» **Stored dataset items**:
↓

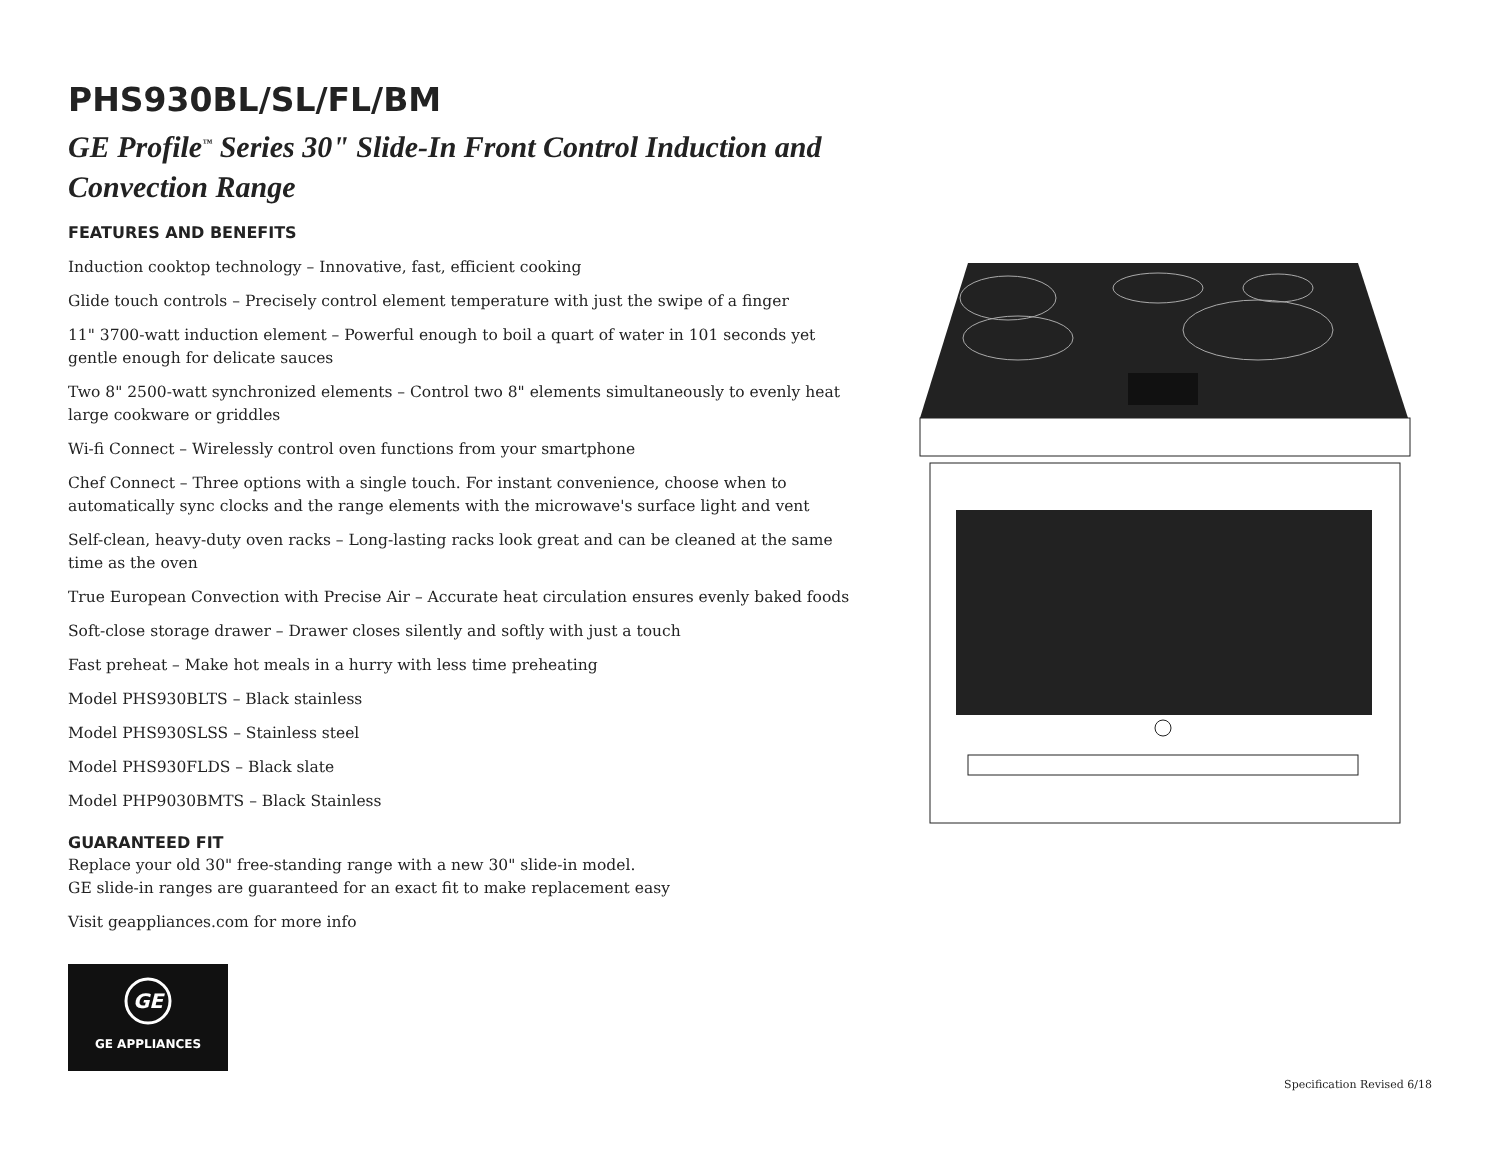PHS930BL/SL/FL/BM
GE Profile<sup>™</sup> Series 30" Slide-In Front Control Induction and Convection Range
FEATURES AND BENEFITS
Induction cooktop technology – Innovative, fast, efficient cooking
Glide touch controls – Precisely control element temperature with just the swipe of a finger
11" 3700-watt induction element – Powerful enough to boil a quart of water in 101 seconds yet gentle enough for delicate sauces
Two 8" 2500-watt synchronized elements – Control two 8" elements simultaneously to evenly heat large cookware or griddles
Wi-fi Connect – Wirelessly control oven functions from your smartphone
Chef Connect – Three options with a single touch. For instant convenience, choose when to automatically sync clocks and the range elements with the microwave's surface light and vent
Self-clean, heavy-duty oven racks – Long-lasting racks look great and can be cleaned at the same time as the oven
True European Convection with Precise Air – Accurate heat circulation ensures evenly baked foods
Soft-close storage drawer – Drawer closes silently and softly with just a touch
Fast preheat – Make hot meals in a hurry with less time preheating
Model PHS930BLTS – Black stainless
Model PHS930SLSS – Stainless steel
Model PHS930FLDS – Black slate
Model PHP9030BMTS – Black Stainless
GUARANTEED FIT
Replace your old 30" free-standing range with a new 30" slide-in model.
GE slide-in ranges are guaranteed for an exact fit to make replacement easy
Visit geappliances.com for more info
GE
GE APPLIANCES
Specification Revised 6/18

↑

» **Task description**: Beginning with the first line of the records above, extract each line exactly through the line that holds "Chef Connect –", both ends included. Omit pictures.

» **Final answer**:
PHS930BL/SL/FL/BM
GE Profile<sup>™</sup> Series 30" Slide-In Front Control Induction and Convection Range
FEATURES AND BENEFITS
Induction cooktop technology – Innovative, fast, efficient cooking
Glide touch controls – Precisely control element temperature with just the swipe of a finger
11" 3700-watt induction element – Powerful enough to boil a quart of water in 101 seconds yet gentle enough for delicate sauces
Two 8" 2500-watt synchronized elements – Control two 8" elements simultaneously to evenly heat large cookware or griddles
Wi-fi Connect – Wirelessly control oven functions from your smartphone
Chef Connect – Three options with a single touch. For instant convenience, choose when to automatically sync clocks and the range elements with the microwave's surface light and vent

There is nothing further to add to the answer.